MH really in for some kind of transformation if i ever decide to summon and make the gallery in the lamp actually work because the deluge of art that could be unleashed from my many hard drives would be overwhelming to comb through. everything on the site as it stands is relatively recent. the oldest drawings on here are probably the b+n family portraits (and you can tell because of how different nemu looks)

09/17/2023 ~~ 22:17



all my screenshots from playing klonoa are missing and im sad because its such a beautiful game and i wanted to be able to look at the pictures i took.. i guess its a good excuse to play it again later though

09/15/2023 ~~ 22:48



competitive smash melee is such a weird example of human fallicy of people deciding to give themselves RSI's and arthritis to be good at a video game instead of spending their energy on creative and humanizing efforts. but noooo the art skill curve is TOO HARD!

09/15/2023 ~~ 18:18




09/10/2023 ~~ 23:03



this morning I had one of the longest, strangest hypnagogic dreams of my life..

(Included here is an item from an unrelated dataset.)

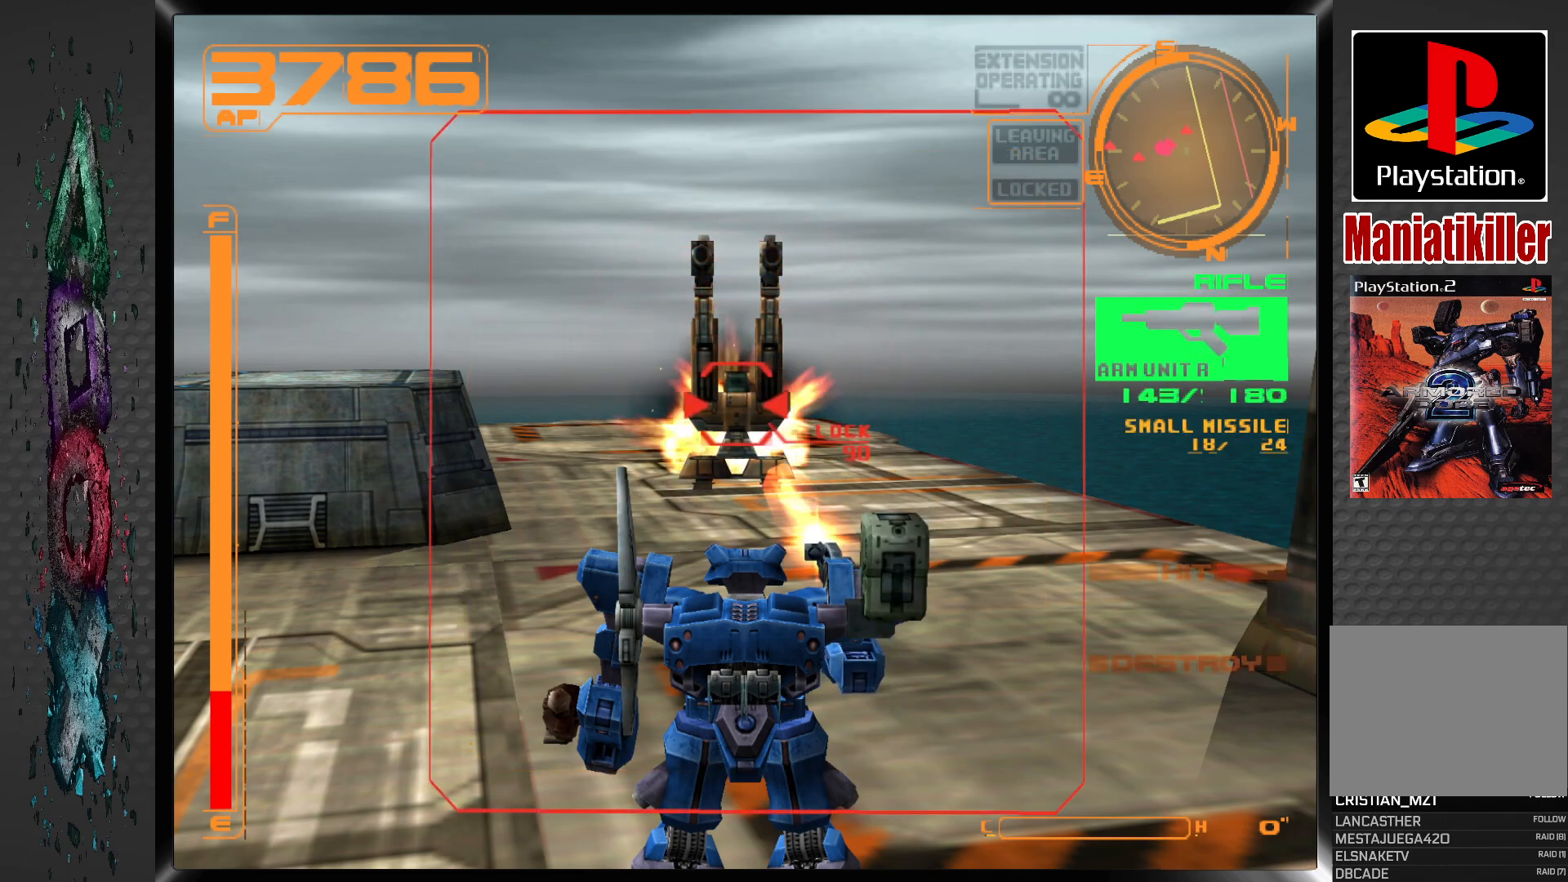
{"buttons": ["DPAD_UP", "DPAD_LEFT"], "left_stick": "center", "right_stick": "center", "events": [[367, "SQUARE", "up"], [400, "DPAD_LEFT", "down"], [400, "DPAD_UP", "down"]]}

in the beginning, I was on a small bridge overlooking a river on an unusually cold morning. there was a long red van parked next to me on the bridge and there were many people in it; I am not sure if they were my friends or bystanders. the people wanted to jump off the bridge and into the cold water to be refreshed, and they did it one by one. i wanted to see for myself what it was like, but I was too scared to jump. so I went down the side of the embankment and walked into the water by myself. it was very warm, like bathwater, and it was shallow, so I wondered how the people on the bridge were jumping into it without hurting themselves. I spoke briefly to my brother, who appeared on the shore to ask me about the warmth of the water. By now, the sun was out, and it was getting warmer and warmer. I told him it was fine if he wanted to get in, and then I began to walk up the stream.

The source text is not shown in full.